[hvocode]

Not unreasonable at all.

A rough way to think about a tool like Coq or Isabelle is that it provides a very simple core foundation built out of some mathematical logic and mechanisms for manipulating statements in that logic ("if P implies Q, then X"). Proofs end up being sequences of applications of rules that manipulate the statements until you reach some conclusion. People build up theories on top of this core (and other theories), which introduce new mathematical constructs and theorems/lemmas that represent their properties.

A computer algebra system (CAS) tends to have a more complex core because instead of only having some logic as its basis, it might know about higher level constructs like polynomials and such. This allows it to more easily operate on those constructs directly via specialized algorithms and heuristics without having to build up a huge foundation of theories that they live on top of.

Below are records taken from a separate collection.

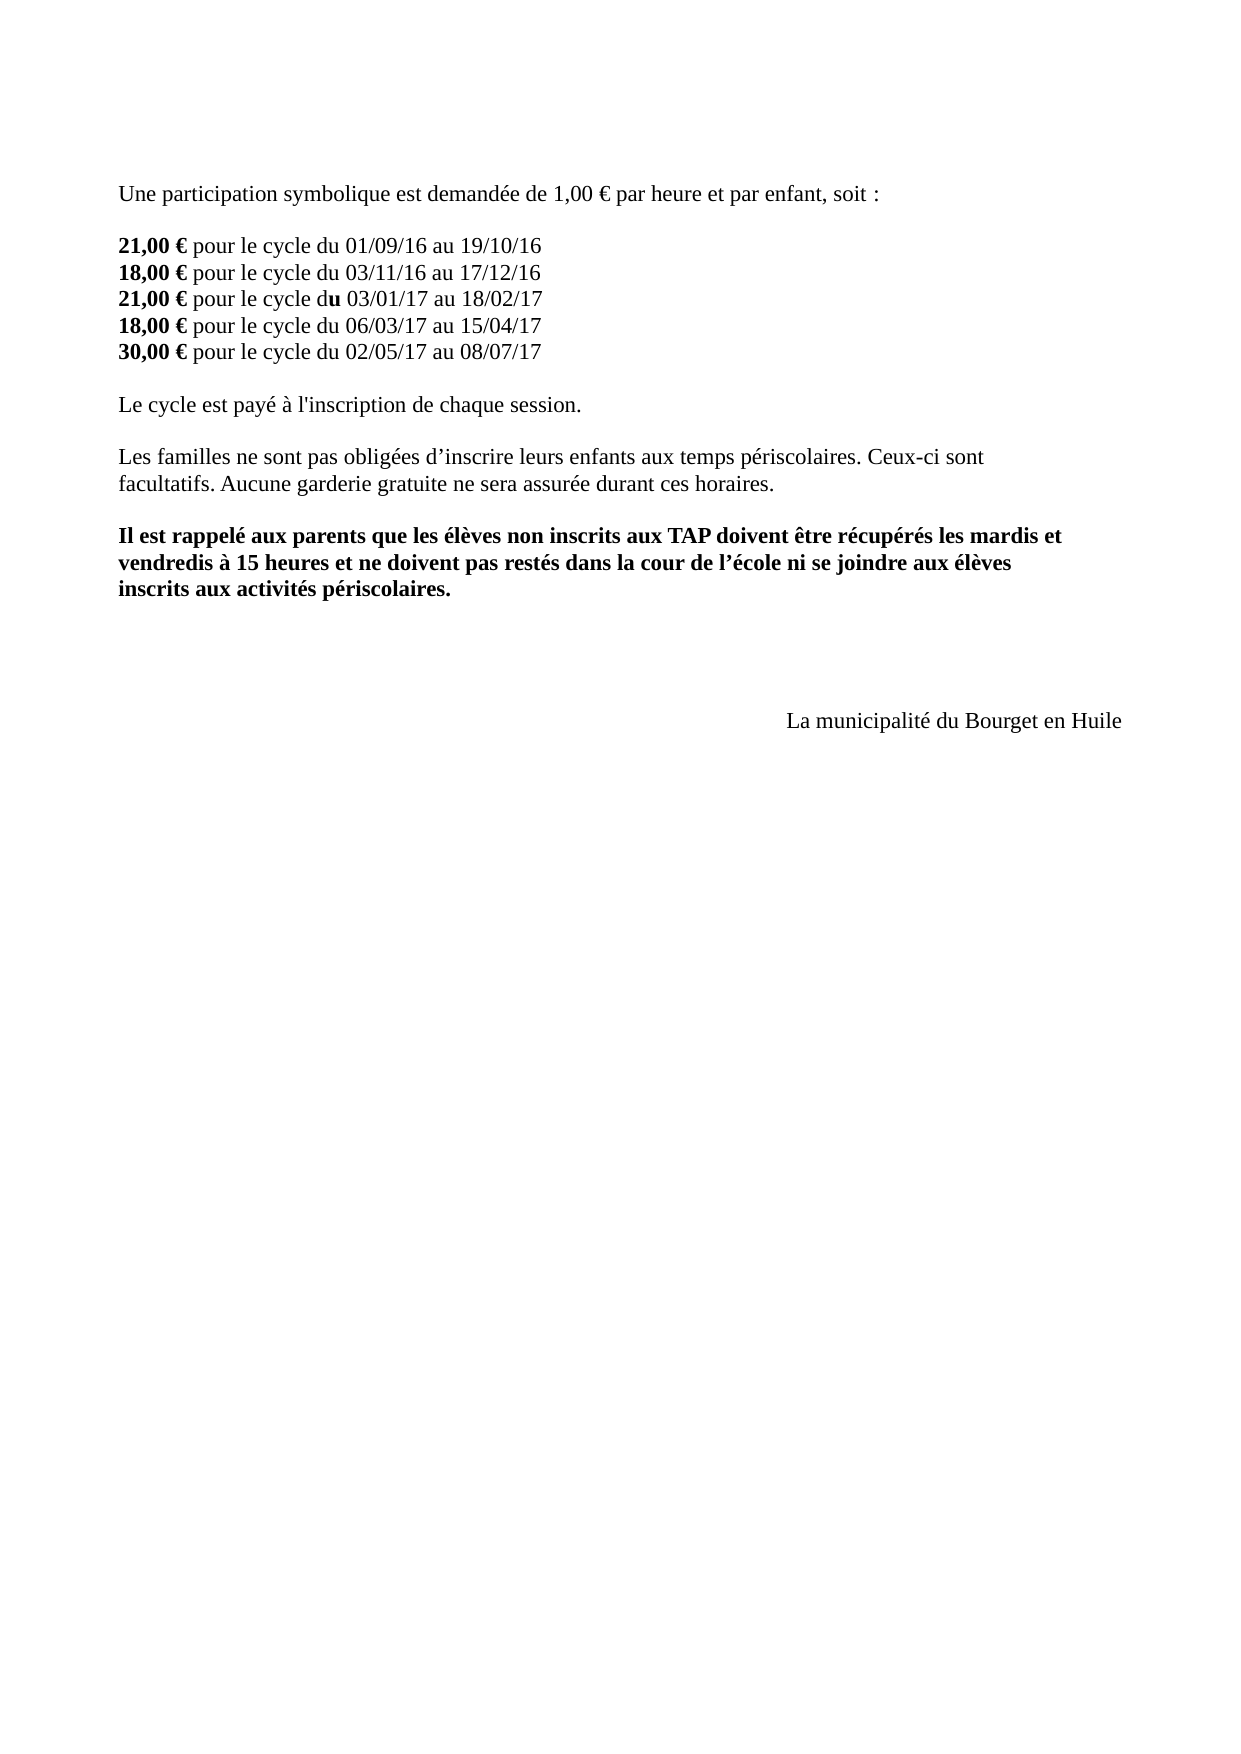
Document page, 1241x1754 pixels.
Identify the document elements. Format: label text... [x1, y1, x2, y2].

text 30,00 € pour le cycle du 02/05/17 au 08/07/17 [118, 338, 1122, 364]
text Une participation symbolique est demandée de 1,00 € par heure et par enfant, soit : [118, 180, 1122, 206]
text facultatifs. Aucune garderie gratuite ne sera assurée durant ces horaires. [118, 470, 1122, 496]
text 21,00 € pour le cycle du 01/09/16 au 19/10/16 [118, 233, 1122, 259]
text 18,00 € pour le cycle du 06/03/17 au 15/04/17 [118, 312, 1122, 338]
text inscrits aux activités périscolaires. [118, 575, 1122, 602]
text 21,00 € pour le cycle du 03/01/17 au 18/02/17 [118, 285, 1122, 312]
text Les familles ne sont pas obligées d’inscrire leurs enfants aux temps périscolaires. Ceux-ci sont [118, 443, 1122, 470]
text La municipalité du Bourget en Huile [118, 707, 1122, 733]
text 18,00 € pour le cycle du 03/11/16 au 17/12/16 [118, 259, 1122, 285]
text Le cycle est payé à l'inscription de chaque session. [118, 391, 1122, 417]
text Il est rappelé aux parents que les élèves non inscrits aux TAP doivent être récupérés les mardis et [118, 522, 1122, 549]
text vendredis à 15 heures et ne doivent pas restés dans la cour de l’école ni se joindre aux élèves [118, 549, 1122, 575]
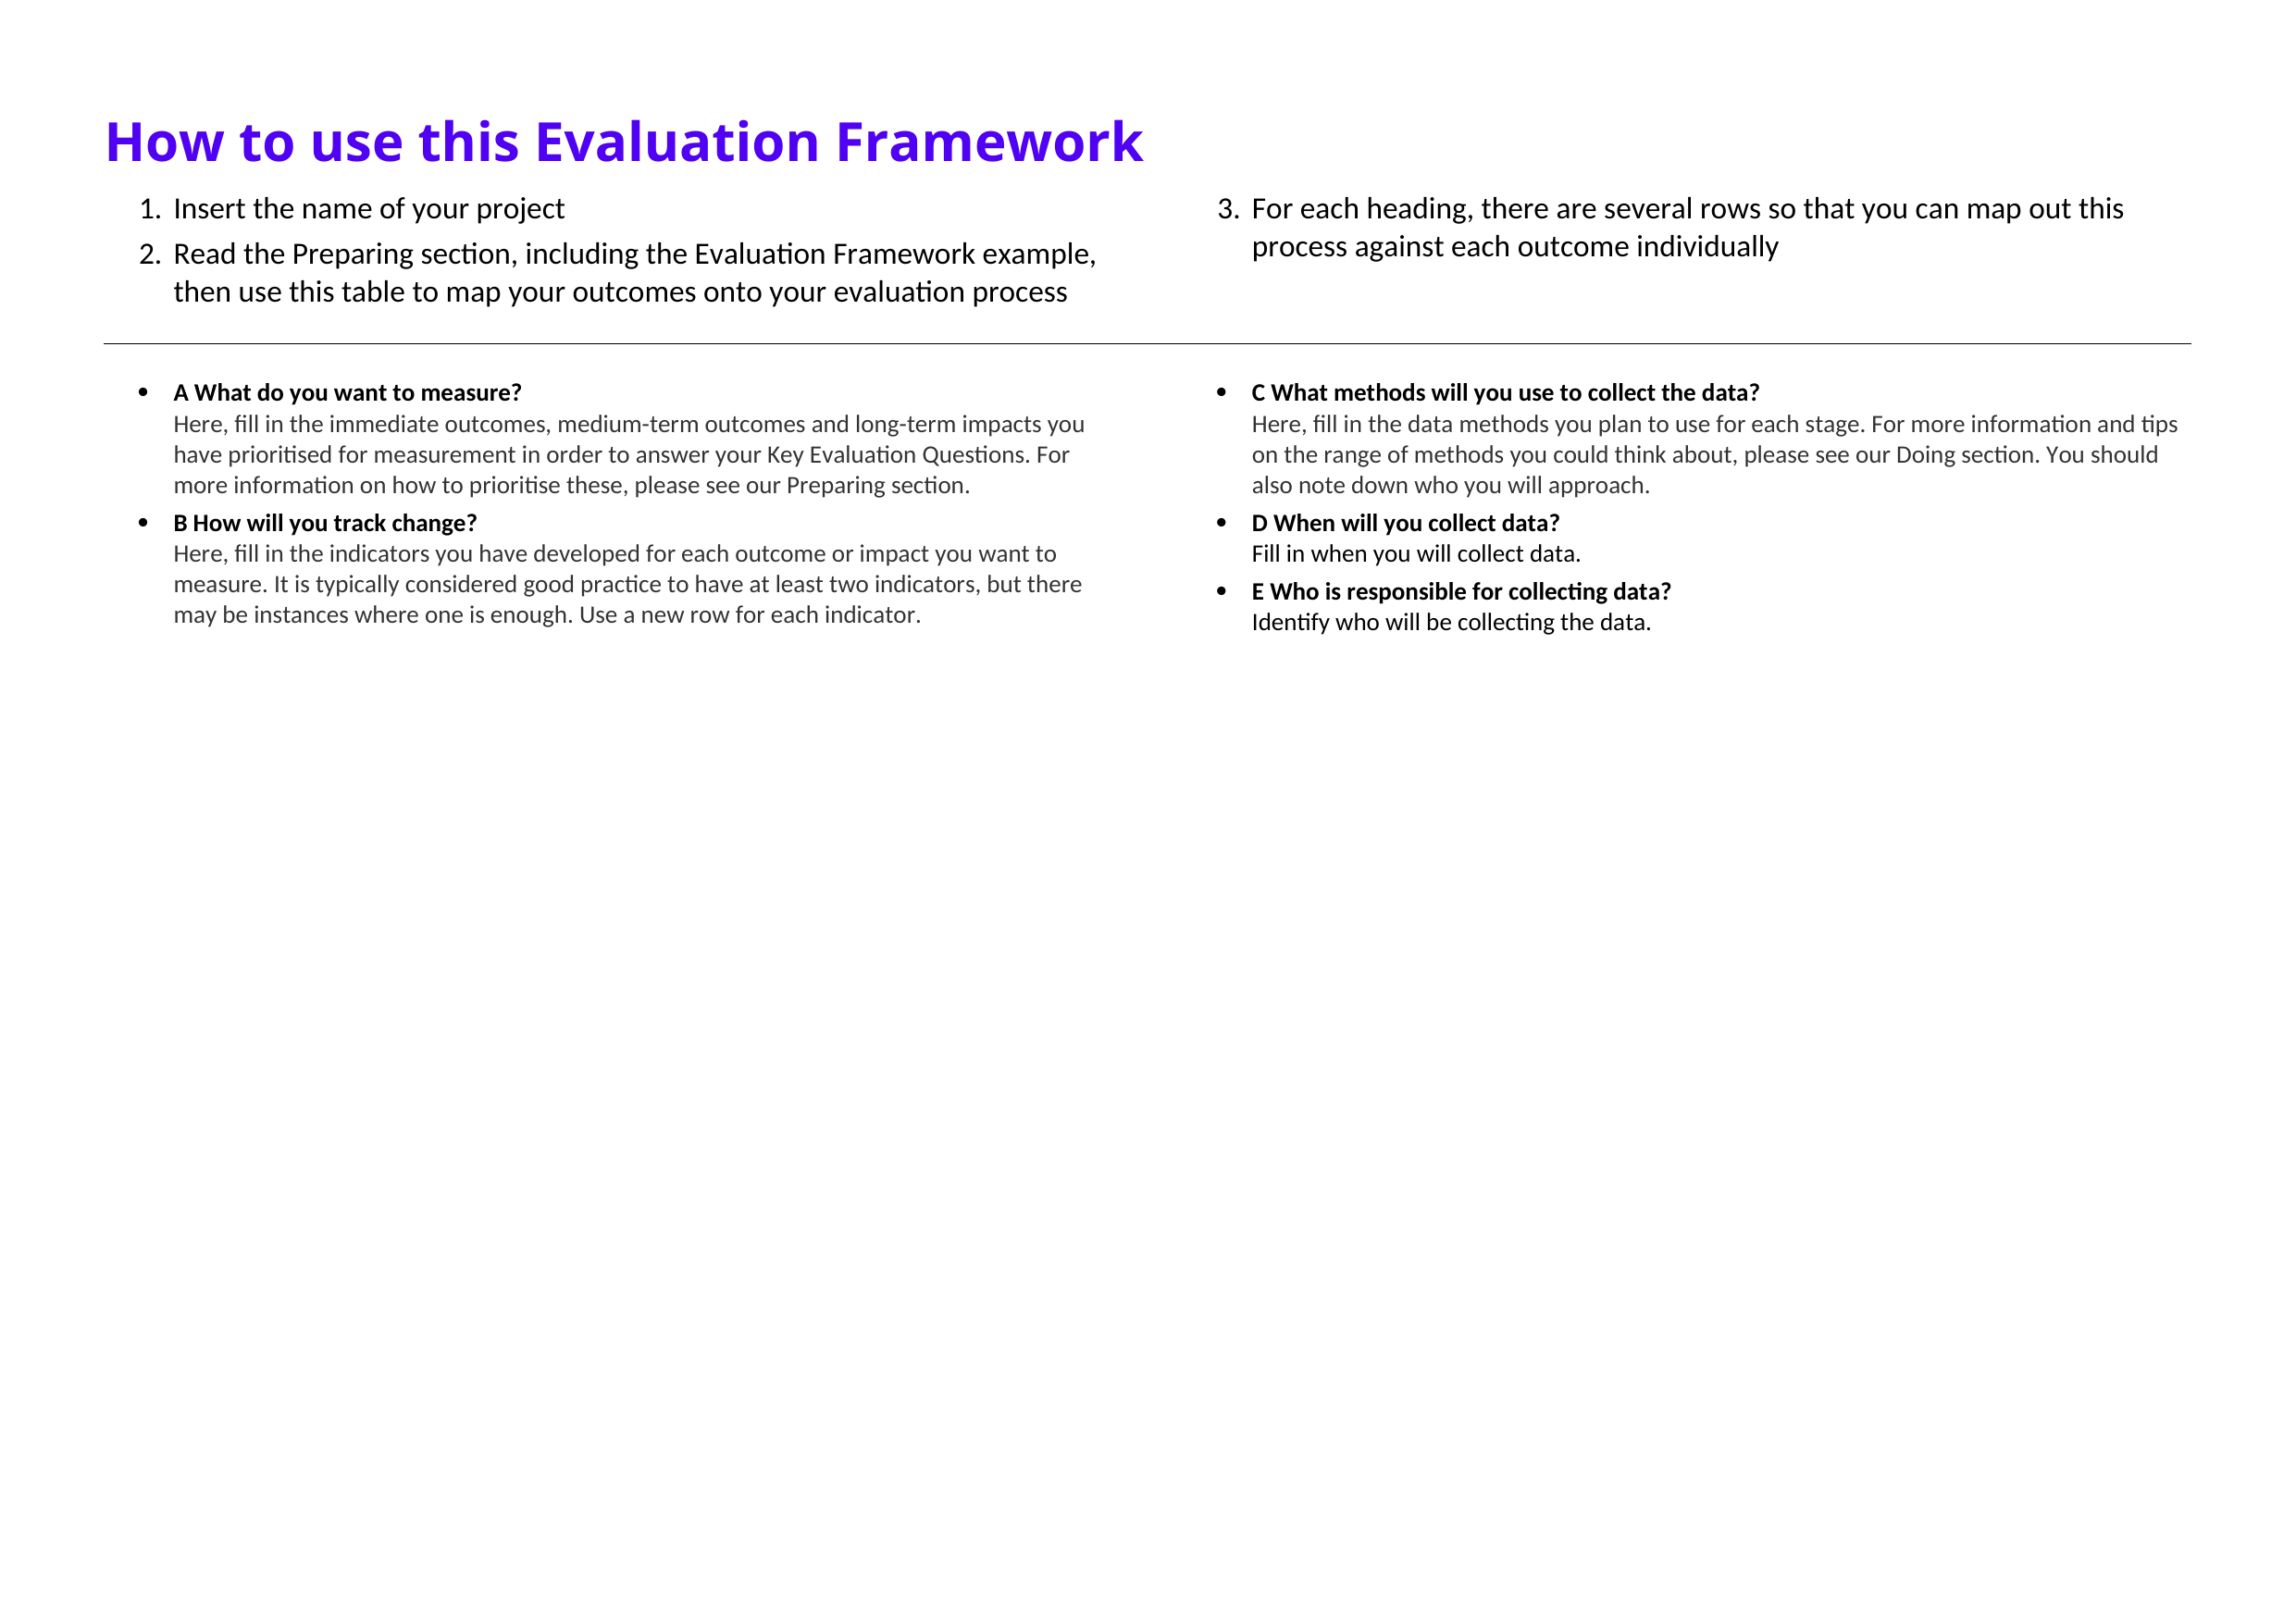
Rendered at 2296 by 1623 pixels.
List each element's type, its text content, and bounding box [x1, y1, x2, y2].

That said, you could implement lots of things a CAS does in a theorem prover - it just would probably be pretty awkward to work with, and possibly quite slow. Similarly, lots of CAS tools (like Mathematica and Maple) provide features for doing proofs that are similar to theorem provers. One place I would expect those to differ though is that the small, simple core of a theorem prover allows people to careful verify it such that the theories atop it inherit the verification evidence of the core. I do not know if any such verification evidence exists when it comes to the large kernels that make up tools like Mathematica/Maple.